President Paul Kagame(r) at the 13th Conference for the Committee of Intelligence and Security Services in Africa (CISSA)

African spy chiefs have recommended ICC to suspend all arrest warrants and prosecutions against African leaders to first clean its house.

During their 13th Conference for the Committee of Intelligence and Security Services in Africa (CISSA) that concluded on August 5th in Kigali, spy chiefs made a-19 article declaration on the growing threat of universal jurisdiction against Africa.

The declaration mainly intends to review African relations with ICC, following targeted indictments against African nationals in the benefit of some countries’ foreign policies.

One provision in the declaration says “Member services renew AU appeal for a moratorium on all pending arrest warrants and prosecutions filed against African leaders or other high ranking officials until discussions among all stake holders are concluded and all stalemate is resolved.”

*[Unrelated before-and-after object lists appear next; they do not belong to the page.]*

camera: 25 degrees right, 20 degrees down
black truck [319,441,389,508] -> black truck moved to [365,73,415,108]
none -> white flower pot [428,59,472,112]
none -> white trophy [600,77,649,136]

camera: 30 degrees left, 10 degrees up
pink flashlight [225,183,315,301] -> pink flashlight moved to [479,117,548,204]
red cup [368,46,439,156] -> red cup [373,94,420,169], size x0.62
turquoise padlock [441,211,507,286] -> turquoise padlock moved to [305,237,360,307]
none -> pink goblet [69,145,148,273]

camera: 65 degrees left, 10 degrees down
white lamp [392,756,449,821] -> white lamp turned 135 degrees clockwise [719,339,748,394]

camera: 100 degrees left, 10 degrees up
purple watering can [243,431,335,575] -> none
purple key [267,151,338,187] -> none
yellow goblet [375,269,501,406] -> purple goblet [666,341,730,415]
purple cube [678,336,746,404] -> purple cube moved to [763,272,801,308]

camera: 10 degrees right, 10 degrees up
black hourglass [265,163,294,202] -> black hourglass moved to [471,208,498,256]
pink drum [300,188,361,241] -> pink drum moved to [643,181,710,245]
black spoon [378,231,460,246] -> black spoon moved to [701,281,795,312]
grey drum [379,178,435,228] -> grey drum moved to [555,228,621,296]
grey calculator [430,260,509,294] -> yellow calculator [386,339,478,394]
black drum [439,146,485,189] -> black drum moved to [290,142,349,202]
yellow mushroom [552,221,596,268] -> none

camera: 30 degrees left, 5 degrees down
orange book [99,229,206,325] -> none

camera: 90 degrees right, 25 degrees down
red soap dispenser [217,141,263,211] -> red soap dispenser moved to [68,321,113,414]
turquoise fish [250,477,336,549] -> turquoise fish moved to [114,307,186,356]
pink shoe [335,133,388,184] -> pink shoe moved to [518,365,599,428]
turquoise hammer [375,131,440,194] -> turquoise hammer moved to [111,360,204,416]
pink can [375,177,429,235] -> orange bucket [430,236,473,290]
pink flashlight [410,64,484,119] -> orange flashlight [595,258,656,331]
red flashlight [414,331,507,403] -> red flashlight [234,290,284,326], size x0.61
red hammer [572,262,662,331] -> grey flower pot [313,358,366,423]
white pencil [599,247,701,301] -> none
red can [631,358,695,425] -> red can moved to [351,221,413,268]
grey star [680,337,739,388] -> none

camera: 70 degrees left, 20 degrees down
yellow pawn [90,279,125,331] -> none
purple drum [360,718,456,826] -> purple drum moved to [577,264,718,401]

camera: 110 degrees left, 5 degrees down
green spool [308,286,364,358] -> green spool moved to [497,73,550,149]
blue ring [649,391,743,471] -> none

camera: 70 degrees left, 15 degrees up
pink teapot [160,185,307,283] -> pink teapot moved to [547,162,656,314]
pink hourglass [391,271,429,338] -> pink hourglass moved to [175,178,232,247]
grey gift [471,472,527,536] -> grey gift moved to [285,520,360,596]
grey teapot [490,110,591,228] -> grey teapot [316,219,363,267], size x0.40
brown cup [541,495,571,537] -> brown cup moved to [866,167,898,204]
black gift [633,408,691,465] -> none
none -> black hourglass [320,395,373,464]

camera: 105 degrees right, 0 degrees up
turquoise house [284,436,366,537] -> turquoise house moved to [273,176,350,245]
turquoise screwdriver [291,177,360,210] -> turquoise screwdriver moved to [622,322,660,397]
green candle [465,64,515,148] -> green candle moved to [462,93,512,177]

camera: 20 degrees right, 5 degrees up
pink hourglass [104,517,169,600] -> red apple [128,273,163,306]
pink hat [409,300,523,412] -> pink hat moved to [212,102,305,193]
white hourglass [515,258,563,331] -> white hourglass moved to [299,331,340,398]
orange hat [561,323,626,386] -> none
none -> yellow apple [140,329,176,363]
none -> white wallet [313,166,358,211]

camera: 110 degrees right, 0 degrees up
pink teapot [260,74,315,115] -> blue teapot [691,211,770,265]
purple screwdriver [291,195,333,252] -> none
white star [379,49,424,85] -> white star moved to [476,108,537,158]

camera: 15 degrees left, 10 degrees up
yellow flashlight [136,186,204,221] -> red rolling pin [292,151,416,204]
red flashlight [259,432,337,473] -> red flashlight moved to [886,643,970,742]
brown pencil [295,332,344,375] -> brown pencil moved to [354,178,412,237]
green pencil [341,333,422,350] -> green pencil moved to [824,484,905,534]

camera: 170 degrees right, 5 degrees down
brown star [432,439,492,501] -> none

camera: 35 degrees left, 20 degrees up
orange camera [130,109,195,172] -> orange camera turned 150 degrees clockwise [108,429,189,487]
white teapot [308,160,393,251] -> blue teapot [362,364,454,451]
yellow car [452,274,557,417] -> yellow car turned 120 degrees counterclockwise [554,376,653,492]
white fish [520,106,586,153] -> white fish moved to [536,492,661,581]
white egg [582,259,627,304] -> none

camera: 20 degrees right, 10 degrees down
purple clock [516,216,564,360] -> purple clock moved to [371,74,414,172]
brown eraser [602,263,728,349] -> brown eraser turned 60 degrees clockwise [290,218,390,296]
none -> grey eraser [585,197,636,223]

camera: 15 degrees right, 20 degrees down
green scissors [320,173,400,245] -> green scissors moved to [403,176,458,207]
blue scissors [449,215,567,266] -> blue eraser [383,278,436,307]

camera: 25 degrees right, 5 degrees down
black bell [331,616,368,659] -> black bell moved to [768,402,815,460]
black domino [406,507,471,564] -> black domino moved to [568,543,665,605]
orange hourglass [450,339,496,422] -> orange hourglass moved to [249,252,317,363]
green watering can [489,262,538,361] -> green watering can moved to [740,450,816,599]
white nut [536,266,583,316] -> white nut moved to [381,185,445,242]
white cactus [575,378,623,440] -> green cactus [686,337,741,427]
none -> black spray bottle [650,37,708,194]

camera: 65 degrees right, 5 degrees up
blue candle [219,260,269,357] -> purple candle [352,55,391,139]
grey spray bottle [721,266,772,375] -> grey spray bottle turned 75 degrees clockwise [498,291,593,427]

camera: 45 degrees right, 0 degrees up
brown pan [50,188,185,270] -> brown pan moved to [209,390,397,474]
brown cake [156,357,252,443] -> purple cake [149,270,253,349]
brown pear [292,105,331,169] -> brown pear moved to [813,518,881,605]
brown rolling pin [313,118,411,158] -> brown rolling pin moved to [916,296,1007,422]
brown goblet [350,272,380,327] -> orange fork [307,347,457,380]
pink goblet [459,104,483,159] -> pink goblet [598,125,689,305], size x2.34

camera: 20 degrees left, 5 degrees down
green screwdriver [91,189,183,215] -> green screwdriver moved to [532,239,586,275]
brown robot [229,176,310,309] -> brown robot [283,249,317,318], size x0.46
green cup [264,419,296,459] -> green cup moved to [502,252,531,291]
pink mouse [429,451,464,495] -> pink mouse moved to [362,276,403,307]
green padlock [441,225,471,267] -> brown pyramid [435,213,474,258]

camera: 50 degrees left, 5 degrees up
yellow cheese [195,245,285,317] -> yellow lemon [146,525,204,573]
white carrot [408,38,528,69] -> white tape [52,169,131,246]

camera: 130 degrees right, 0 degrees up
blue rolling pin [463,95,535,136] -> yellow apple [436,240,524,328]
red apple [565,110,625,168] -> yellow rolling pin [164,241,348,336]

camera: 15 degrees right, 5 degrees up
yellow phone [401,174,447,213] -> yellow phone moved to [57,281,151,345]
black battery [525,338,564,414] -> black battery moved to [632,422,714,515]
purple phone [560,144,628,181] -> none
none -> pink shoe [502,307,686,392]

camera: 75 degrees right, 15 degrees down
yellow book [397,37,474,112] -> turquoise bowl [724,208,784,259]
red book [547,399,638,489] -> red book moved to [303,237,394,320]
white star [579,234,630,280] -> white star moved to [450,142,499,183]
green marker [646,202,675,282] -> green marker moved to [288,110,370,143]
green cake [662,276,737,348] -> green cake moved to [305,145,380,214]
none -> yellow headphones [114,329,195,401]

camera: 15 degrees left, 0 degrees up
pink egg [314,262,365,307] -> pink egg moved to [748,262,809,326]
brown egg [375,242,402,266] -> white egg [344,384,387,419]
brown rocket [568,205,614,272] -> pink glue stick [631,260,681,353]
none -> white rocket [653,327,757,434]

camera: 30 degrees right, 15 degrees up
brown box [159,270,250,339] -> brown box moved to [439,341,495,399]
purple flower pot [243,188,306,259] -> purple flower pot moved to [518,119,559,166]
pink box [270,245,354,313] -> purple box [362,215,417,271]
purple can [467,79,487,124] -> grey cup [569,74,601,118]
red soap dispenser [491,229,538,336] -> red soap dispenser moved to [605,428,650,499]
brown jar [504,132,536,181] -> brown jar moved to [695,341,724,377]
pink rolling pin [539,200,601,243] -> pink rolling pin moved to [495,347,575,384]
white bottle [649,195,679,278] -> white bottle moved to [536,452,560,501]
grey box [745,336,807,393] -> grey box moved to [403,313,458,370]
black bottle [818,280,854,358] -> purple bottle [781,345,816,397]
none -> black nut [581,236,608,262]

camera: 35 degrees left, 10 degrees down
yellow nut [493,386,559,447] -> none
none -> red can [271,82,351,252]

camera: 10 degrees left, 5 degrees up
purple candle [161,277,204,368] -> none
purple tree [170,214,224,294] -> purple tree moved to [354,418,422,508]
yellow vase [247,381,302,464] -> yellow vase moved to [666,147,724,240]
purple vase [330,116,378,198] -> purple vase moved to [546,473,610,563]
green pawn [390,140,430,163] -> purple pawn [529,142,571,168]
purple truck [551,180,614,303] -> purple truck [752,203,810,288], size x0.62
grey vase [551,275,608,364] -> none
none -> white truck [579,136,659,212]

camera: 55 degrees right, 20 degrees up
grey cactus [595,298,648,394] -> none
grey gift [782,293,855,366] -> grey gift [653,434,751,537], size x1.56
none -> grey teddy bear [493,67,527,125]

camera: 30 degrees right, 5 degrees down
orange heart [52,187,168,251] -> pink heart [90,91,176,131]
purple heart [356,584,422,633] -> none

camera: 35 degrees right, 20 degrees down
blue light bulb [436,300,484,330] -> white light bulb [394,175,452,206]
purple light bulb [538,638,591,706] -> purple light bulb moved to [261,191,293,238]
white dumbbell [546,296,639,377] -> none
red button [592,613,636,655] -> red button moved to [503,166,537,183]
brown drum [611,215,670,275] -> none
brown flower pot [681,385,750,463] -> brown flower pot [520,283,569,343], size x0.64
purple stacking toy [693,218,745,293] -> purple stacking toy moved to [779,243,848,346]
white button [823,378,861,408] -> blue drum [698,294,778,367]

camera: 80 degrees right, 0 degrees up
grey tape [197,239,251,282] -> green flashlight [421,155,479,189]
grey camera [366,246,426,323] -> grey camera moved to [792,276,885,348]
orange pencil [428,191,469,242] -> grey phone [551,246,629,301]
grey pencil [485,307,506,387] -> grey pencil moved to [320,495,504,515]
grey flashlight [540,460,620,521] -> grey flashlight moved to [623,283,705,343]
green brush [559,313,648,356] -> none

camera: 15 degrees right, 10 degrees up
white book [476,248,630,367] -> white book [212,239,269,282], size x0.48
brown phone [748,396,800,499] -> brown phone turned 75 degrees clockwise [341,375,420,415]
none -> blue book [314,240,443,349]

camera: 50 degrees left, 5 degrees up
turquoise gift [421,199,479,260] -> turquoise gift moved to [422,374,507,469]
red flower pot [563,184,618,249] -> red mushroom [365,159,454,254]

Currently, ICC has four cases under pre-trial stage where arrest warrants against suspects were issued. They all involve Africans, including three from Sudan and one from Kenya.

It also includes four cases at trial level, all of them involving Africans, and one case in appeal which involves a Congolese national.

Three cases under reparation level and five cases that were recently closed also involve Africans.

Participants reaffirmed their commitment to collectively confront the growing threats of universal jurisdiction.

Spy chiefs resolved to create a network of information sharing regarding International non-government organizations with malicious activities targeting Africa.

As far as Rwanda is concerned, the case could include Human Right Watch which has on several occasions released biased reports against the country.

Recently Human Rights Watch claimed in its report that the country was “cleaning the capital city by sending the poor into illegal detention areas”.

Rwanda called the claim “irresponsible human rights activism, subjective reports the organization is trading to survive.”

Spy chiefs committed to ensure respect of international laws especially considering immunity of State officials.

During the African Union summit last month, the media asked Rwandan authorities whether Al Bashir, Sudanese President on ICC arrest warrant would be arrested in Rwanda.

However, Louise Mushikiwabo, Rwanda’s foreign affairs Minister responded that African leaders respect a principle; “none can be arrested while on duty assigned to him by his/her constituency.”

Participants recommended States applying international jurisdictions, to first consult concerned states before indicting their nationals.

Earlier during the launch of CISSA, President Paul Kagame told spy chiefs that, “For a long time some parts of the world seemed more important than others and lives of the people there somehow more valuable.”

He said that Africans have had enough and no longer tolerate cynical manipulation imposed on them.

Rwanda is not signatory to the Rome treaty that establishes ICC. However, selfish interests of some Western jurisdictions, have affected the country at several occasions.